では、自分に問うてみましょう。わたしは、いのちと信仰という賜物をいただいていることに気づいているだろうか。わたし自身が賜物だと気づいているだろうか。すべては主の恵みだと信じているだろうか。特に目立った取り柄がなくとも、それらの恵みをいただいており、無償に愛され、救われているのだと理解しているだろうか。そして何よりも、いただいた恵みに対して、「神様ありがとうございます」と言えているだろうか。「ありがとう」と言えているだろうか。人間が共存していくために必要な3つの言葉は「ありがとう」「すみません」「ごめんなさい」です。この3つの言葉を言えているだろうか。「ありがとう」、「すみません」、「ごめんなさい」。この3つの表現を使えているだろうか。「ありがとう」は小さな言葉ですし、「すみません」も些細な表現ですし、ごめんなさい、「ゆるしてください」もささやかな表現です。けれども、その小さく、些細な表現を神と兄弟姉妹たちは、毎日待っているのです。その小さな表現――「ありがとう」「すみません」「ごめんなさい。

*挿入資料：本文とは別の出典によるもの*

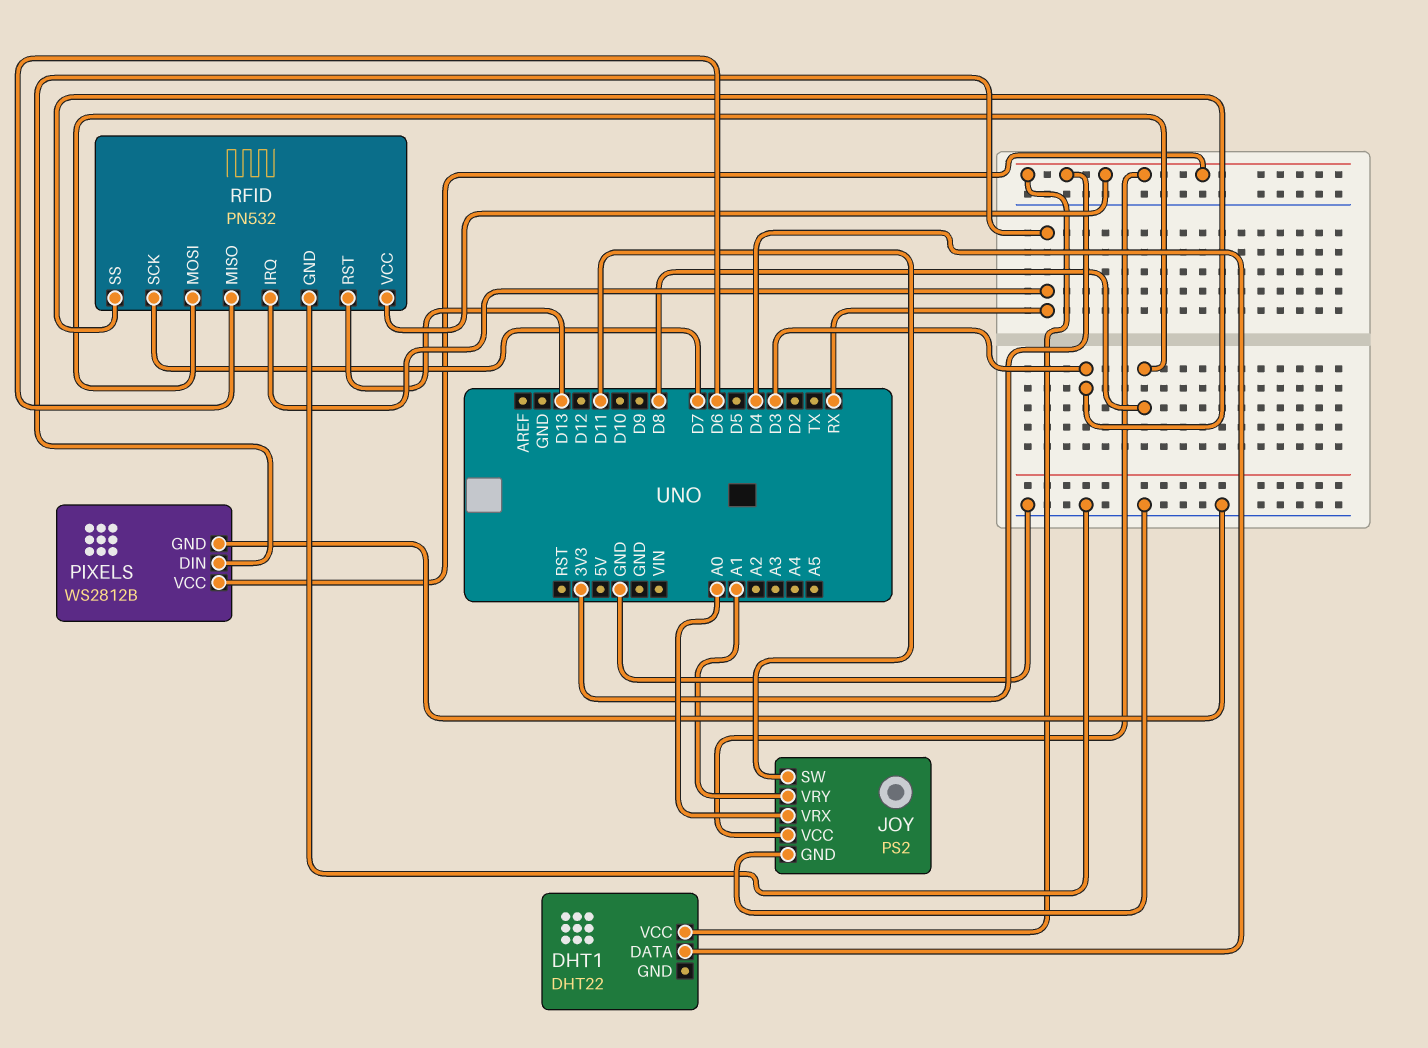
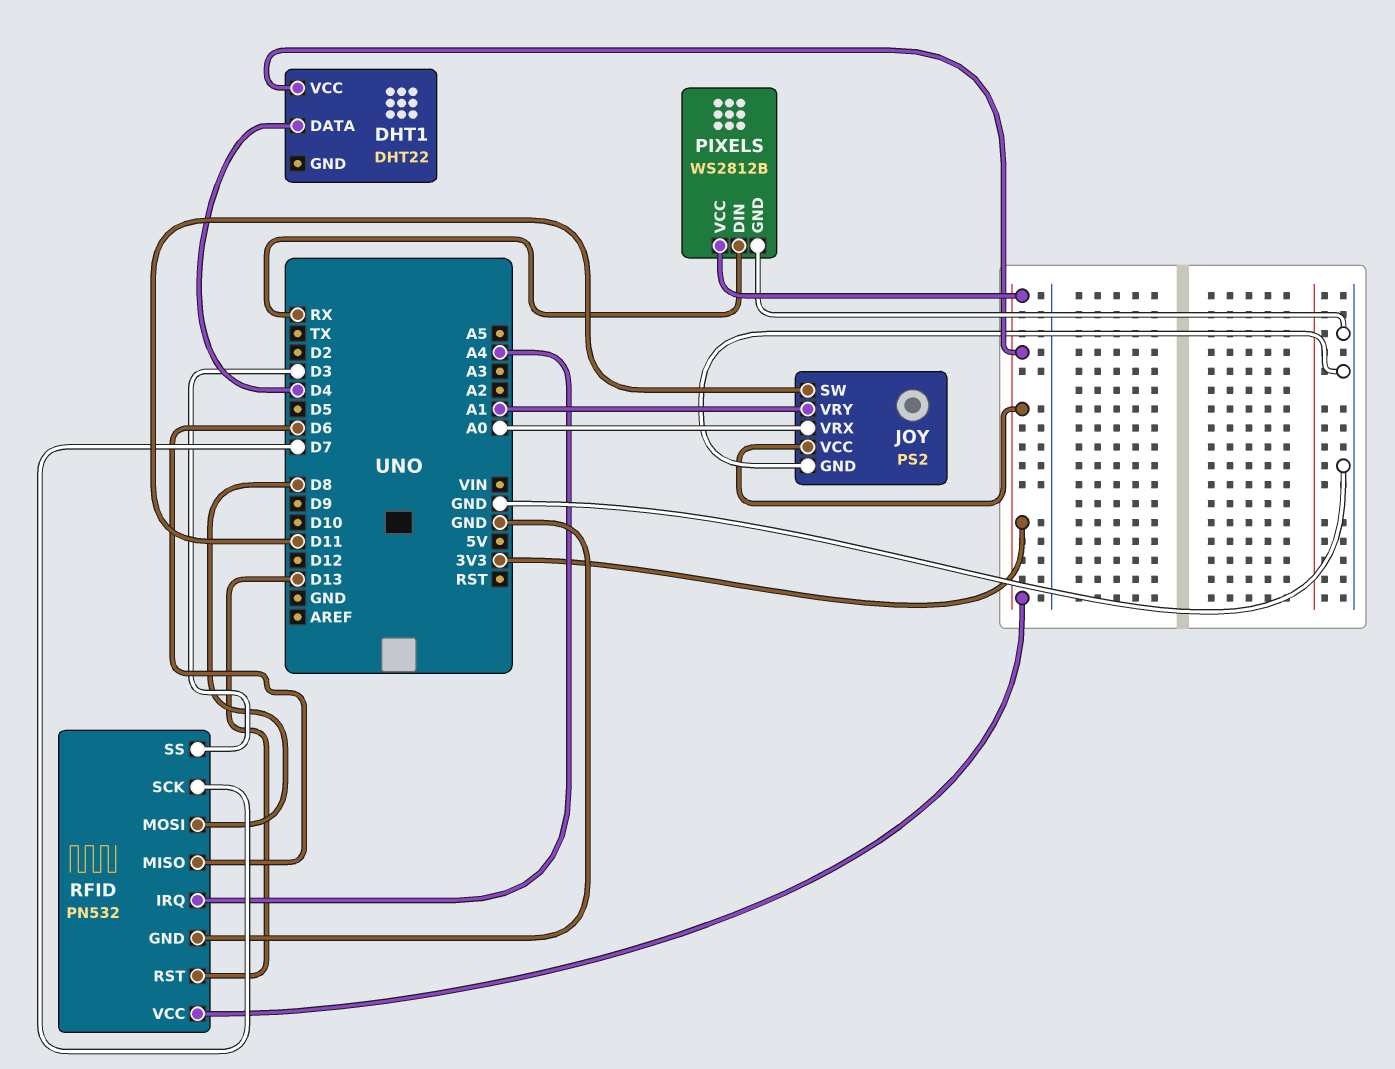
RFID pin IRQ: RX -> A4

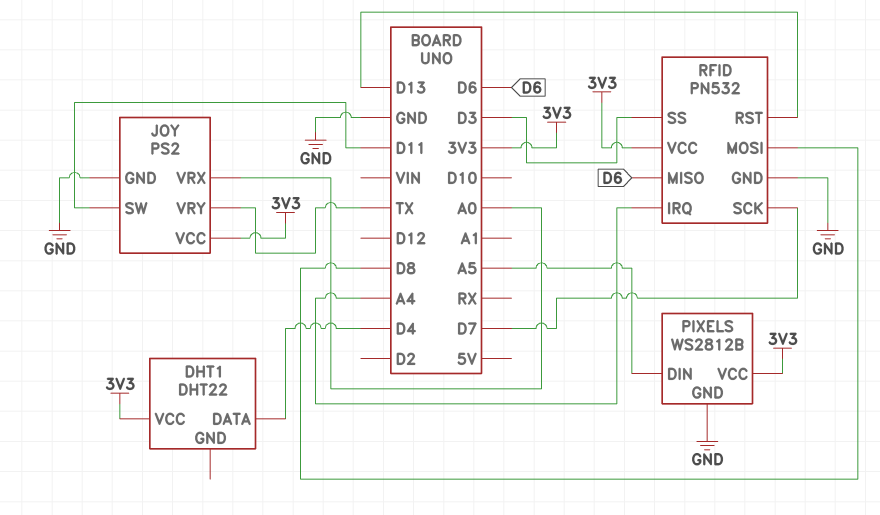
JOY pin VRY: A1 -> TX
PIXELS pin DIN: RX -> A5

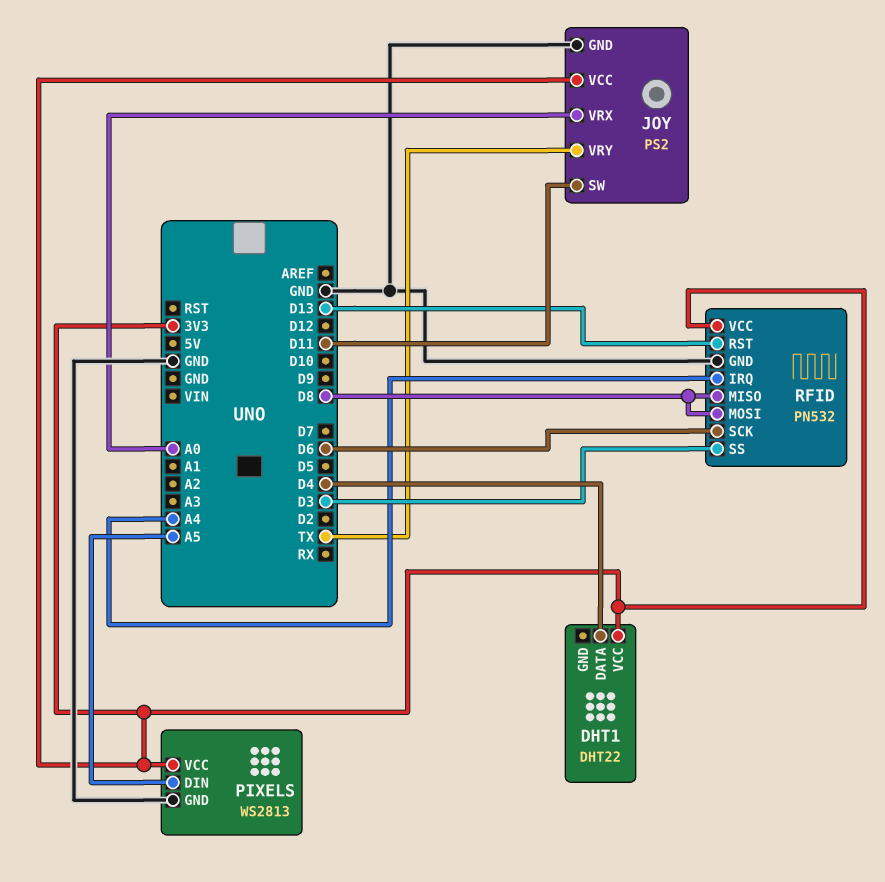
PIXELS: WS2812B -> WS2813
RFID pin MISO: D6 -> D8
RFID pin SCK: D7 -> D6

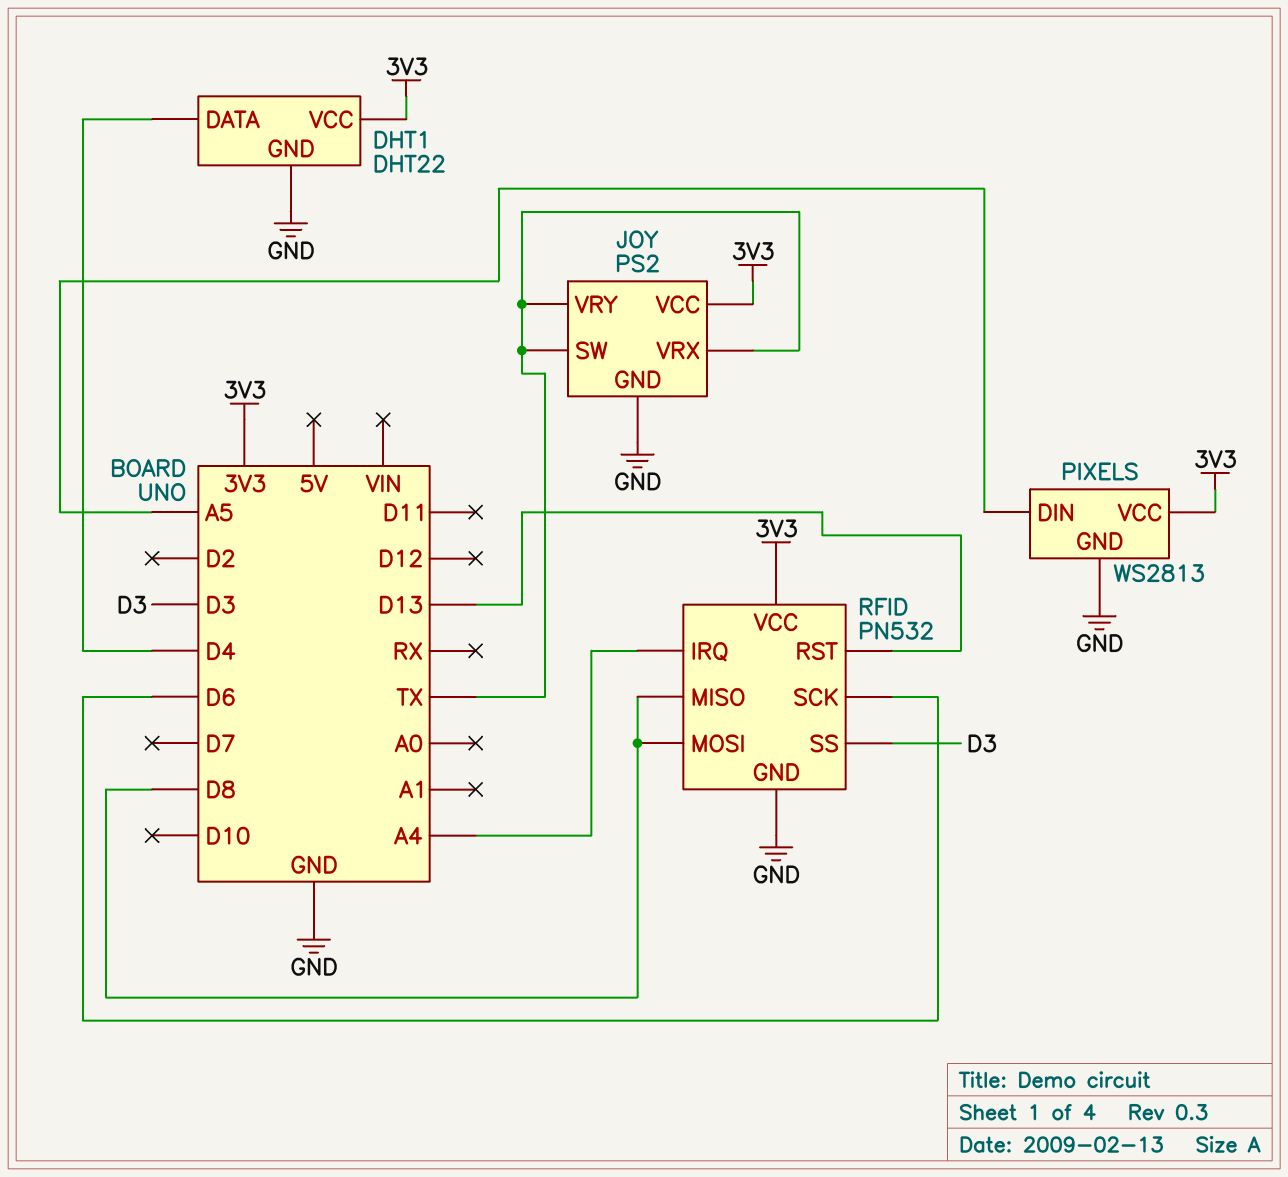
DHT1 pin GND: none -> GND
JOY pin SW: D11 -> TX
JOY pin VRX: A0 -> TX

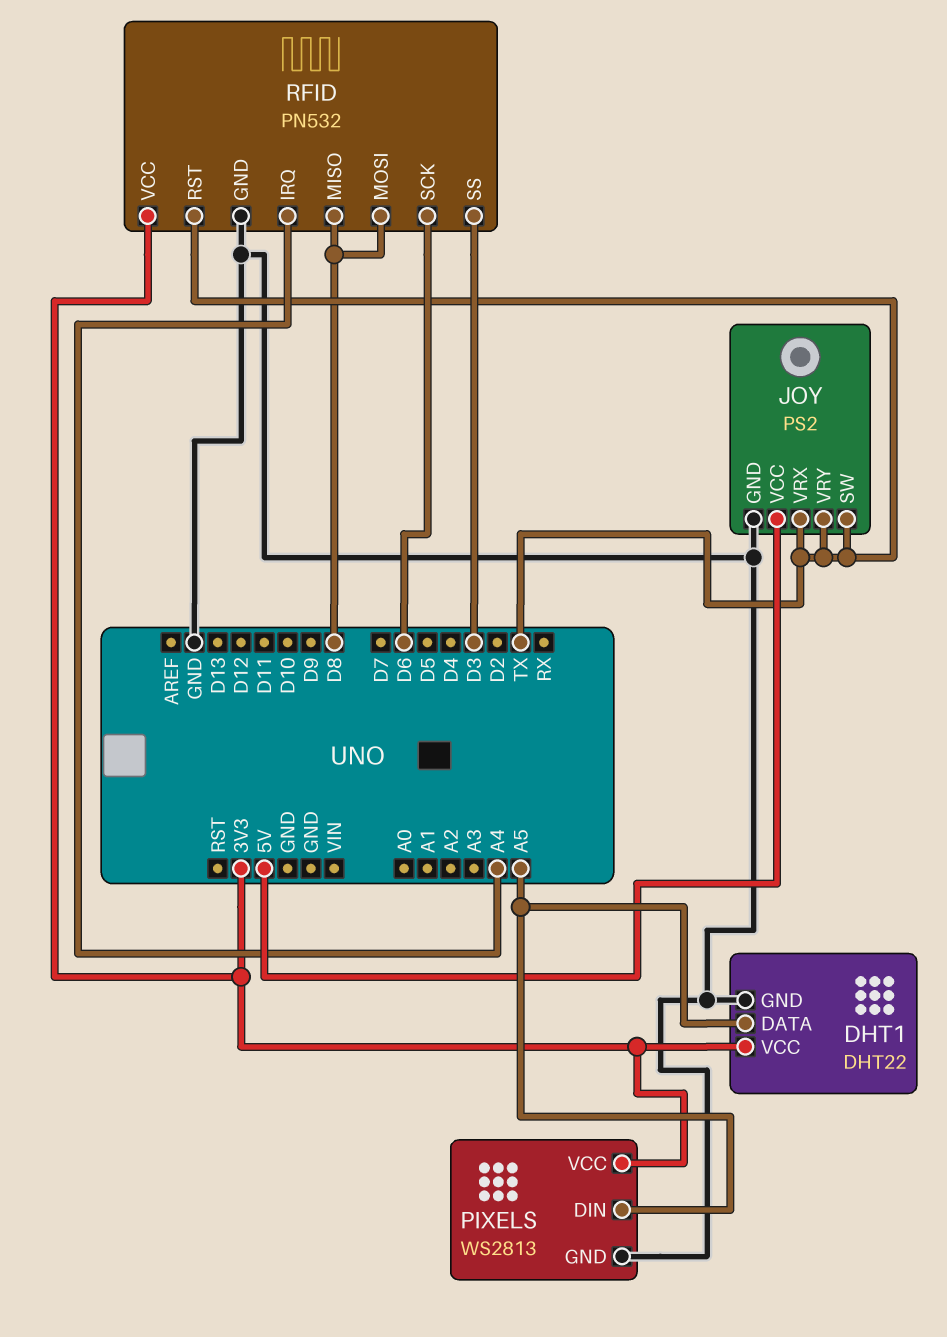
DHT1 pin DATA: D4 -> A5
JOY pin VCC: 3V3 -> 5V
RFID pin RST: D13 -> TX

ゆるしてください」――という表現を日々の生活で言えているだろうか。感謝の仕方を知り、「ありがとう」と言えているだろうか。謝り方を知り、「ゆるしてください」と言えているだろうか。押しつけがましくなく、「すみません」と言えているだろうか。それほど「ありがとう」、「ごめんなさい」、「すみません」という表現は大切なのです。
主をあがめる心を持つ聖マリア、感謝の気持ちを日々わたしたちの心を照らす光としてください。